[Entries from a dataset]
***
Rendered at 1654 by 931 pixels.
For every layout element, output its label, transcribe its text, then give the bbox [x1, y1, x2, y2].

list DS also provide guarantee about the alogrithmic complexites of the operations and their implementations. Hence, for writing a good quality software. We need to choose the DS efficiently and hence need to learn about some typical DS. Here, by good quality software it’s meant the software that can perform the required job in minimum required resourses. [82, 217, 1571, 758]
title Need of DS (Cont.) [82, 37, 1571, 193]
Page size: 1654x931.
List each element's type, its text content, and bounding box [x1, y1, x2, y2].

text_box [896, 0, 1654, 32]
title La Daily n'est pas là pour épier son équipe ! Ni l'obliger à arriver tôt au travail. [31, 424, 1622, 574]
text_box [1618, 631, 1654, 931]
***
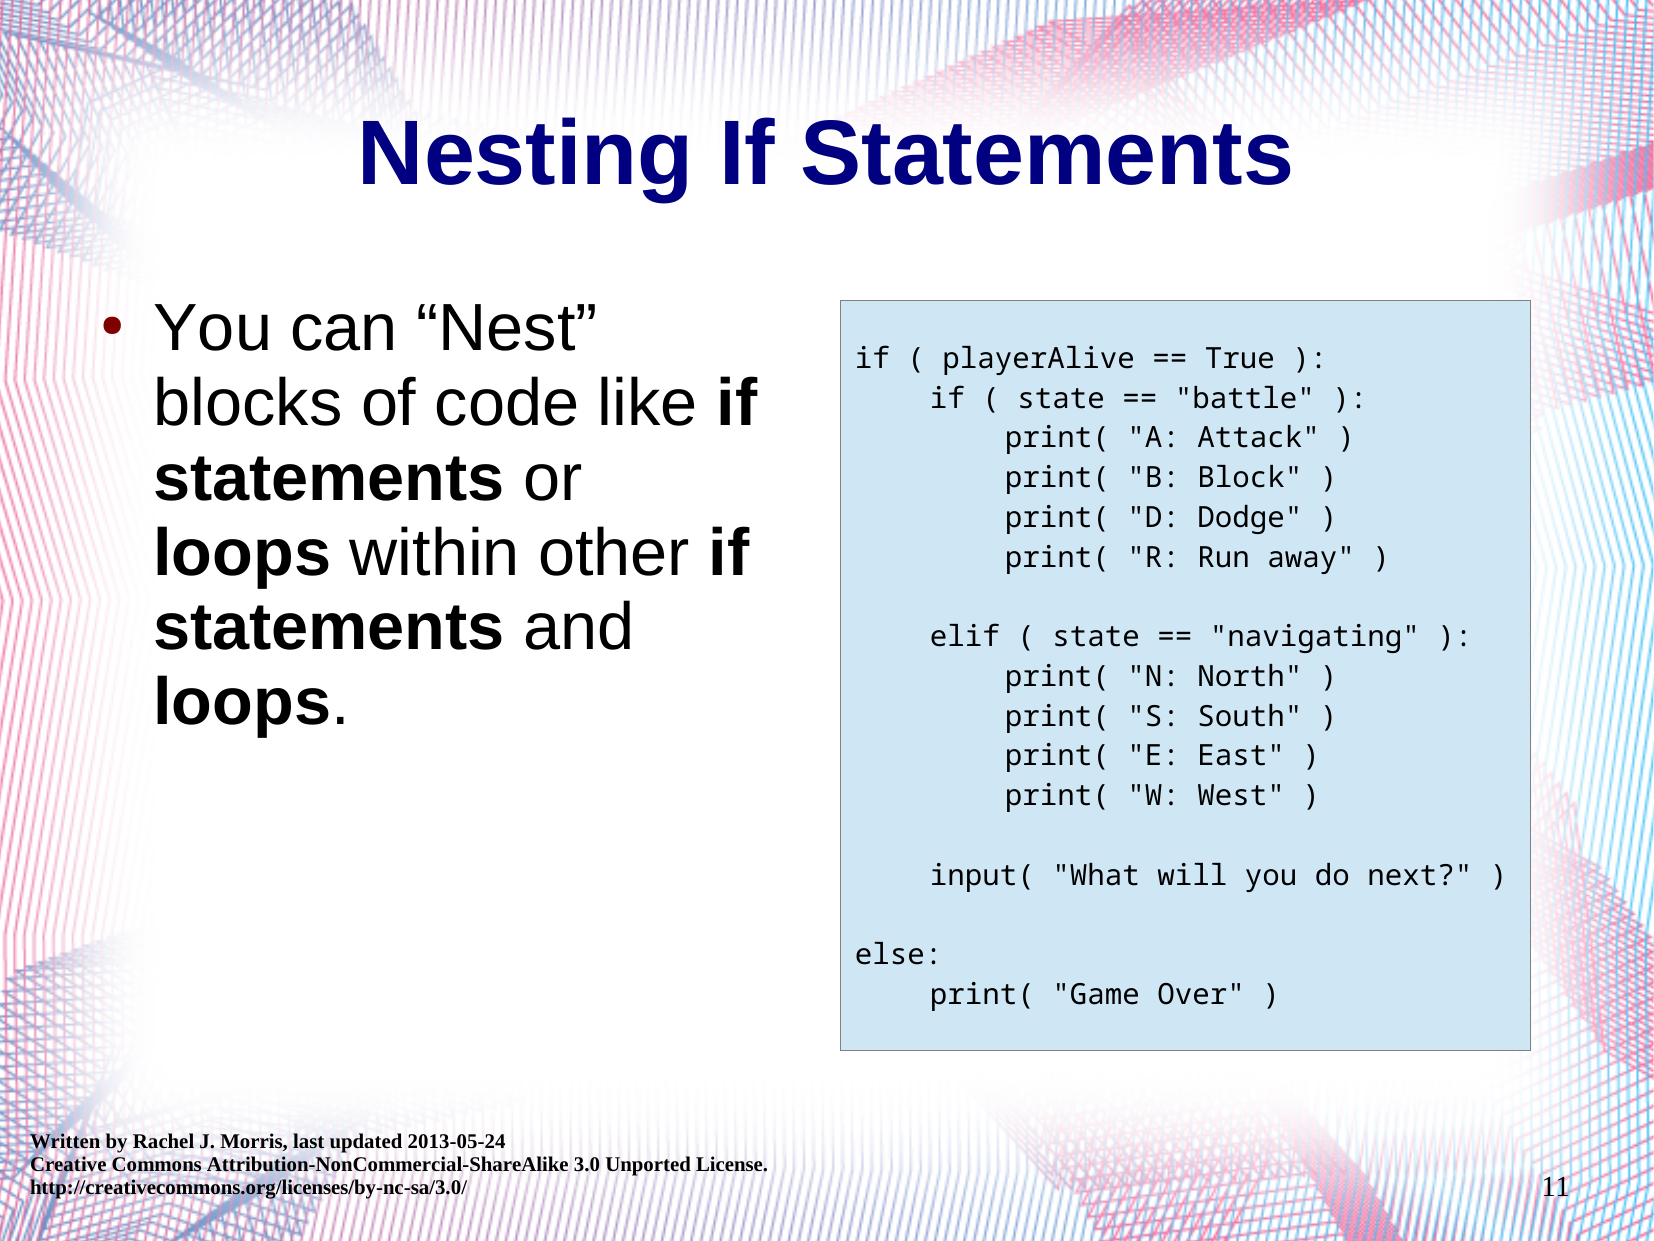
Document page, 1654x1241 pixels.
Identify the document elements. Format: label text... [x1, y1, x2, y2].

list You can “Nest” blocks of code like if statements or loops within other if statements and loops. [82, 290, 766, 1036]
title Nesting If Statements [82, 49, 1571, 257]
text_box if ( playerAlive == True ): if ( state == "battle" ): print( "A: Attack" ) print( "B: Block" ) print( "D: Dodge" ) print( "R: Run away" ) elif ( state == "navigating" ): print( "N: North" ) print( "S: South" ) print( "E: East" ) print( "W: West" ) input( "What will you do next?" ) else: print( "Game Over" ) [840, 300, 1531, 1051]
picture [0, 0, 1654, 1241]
***
→ What is expected
Copy out the lines above, from the one containing "Rendered at 1654 by 931 pixels." through the one containing "title Need of DS (Cont.) [82, 37, 1571, 193]", inclusive.

→ Written answer
Rendered at 1654 by 931 pixels.
For every layout element, output its label, transcribe its text, then give the bbox [x1, y1, x2, y2].

list DS also provide guarantee about the alogrithmic complexites of the operations and their implementations. Hence, for writing a good quality software. We need to choose the DS efficiently and hence need to learn about some typical DS. Here, by good quality software it’s meant the software that can perform the required job in minimum required resourses. [82, 217, 1571, 758]
title Need of DS (Cont.) [82, 37, 1571, 193]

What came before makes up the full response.